Dans un message publié ce samedi 19 septembre sur son compte X, M. Baghaï a répondu aux accusations sans fondement portées contre la République islamique d'Iran.
"Avec une précision frappante, la plupart de ces accusations décrivent les actions mêmes que les États-Unis ont initiées, perpétrées ou soutenues", a écrit le responsable iranien.
"Cette fuite de la réalité et cet acte de projection ne devraient surprendre personne", a prévenu le porte-parole iranien raillant la responsable américaine en citant une partie du proverbe 28:1 de la Bible qui dit : "Le méchant prend la fuite sans qu'on le poursuive".
Cette réaction est intervenue au lendemain de la déclaration d'Anna Kelly, porte-parole adjointe de la Maison-Blanche, qui avait qualifié d'inefficace un rapport du Conseil des droits de l'homme de l'ONU, rendu public jeudi, concernant les meurtres de civils iraniens par les États-Unis pendant la guerre.
La Mission internationale indépendante pour l'établissement des faits des Nations Unies sur l'Iran a en effet déclaré avoir trouvé des motifs raisonnables de croire que les États-Unis ont commis un crime de guerre en lançant des attaques indiscriminées qui ont tué ou blessé des civils ou endommagé des biens civils".

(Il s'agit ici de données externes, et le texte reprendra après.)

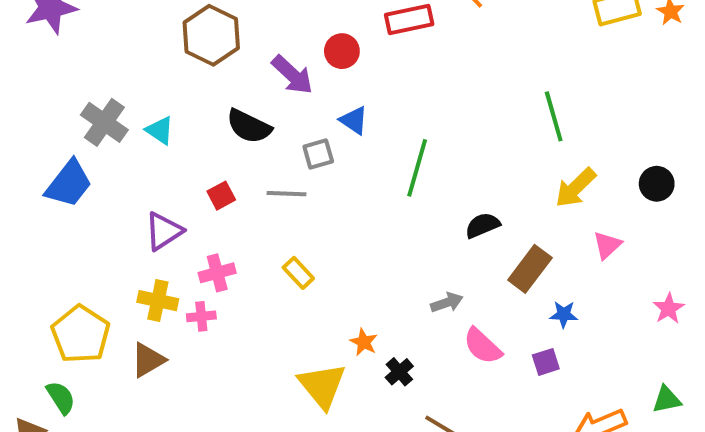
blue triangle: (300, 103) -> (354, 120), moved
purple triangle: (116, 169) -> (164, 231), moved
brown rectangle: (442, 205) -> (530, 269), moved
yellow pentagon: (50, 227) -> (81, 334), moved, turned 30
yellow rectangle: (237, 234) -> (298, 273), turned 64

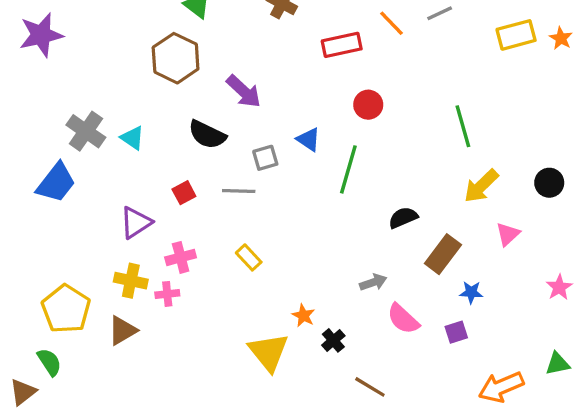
red circle: (342, 51) -> (368, 105), moved
blue triangle: (354, 120) -> (308, 140), moved

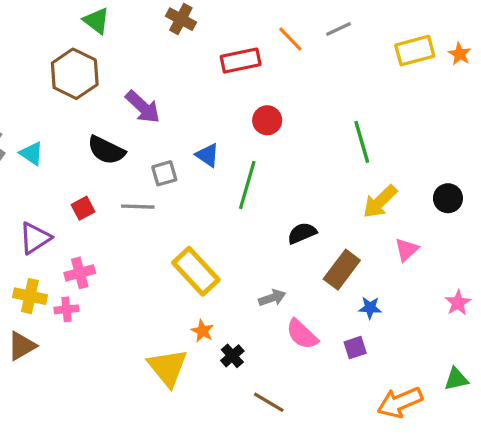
yellow rectangle: (249, 257) -> (196, 271), moved, size x1.8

Le 28 février, le tout premier jour où les États-Unis et Israël ont déclenché une guerre non provoquée contre l'Iran, Washington a mené une frappe sur un complexe sportif à Lamerd, utilisant un missile de frappe de précision (PrSM), tuant 21 jeunes qui se trouvaient à l'intérieur du stade à ce moment-là et en blessant 100 autres.
L'attaque a eu lieu le même jour qu'un tir de missile de croisière Tomahawk américain a frappé directement l'école primaire Shajareh Tayyebeh dans la ville de Minab, faisant 168 victimes. Parmi elles, de nombreux garçons et filles âgés de sept à douze ans, ainsi que 26 enseignants.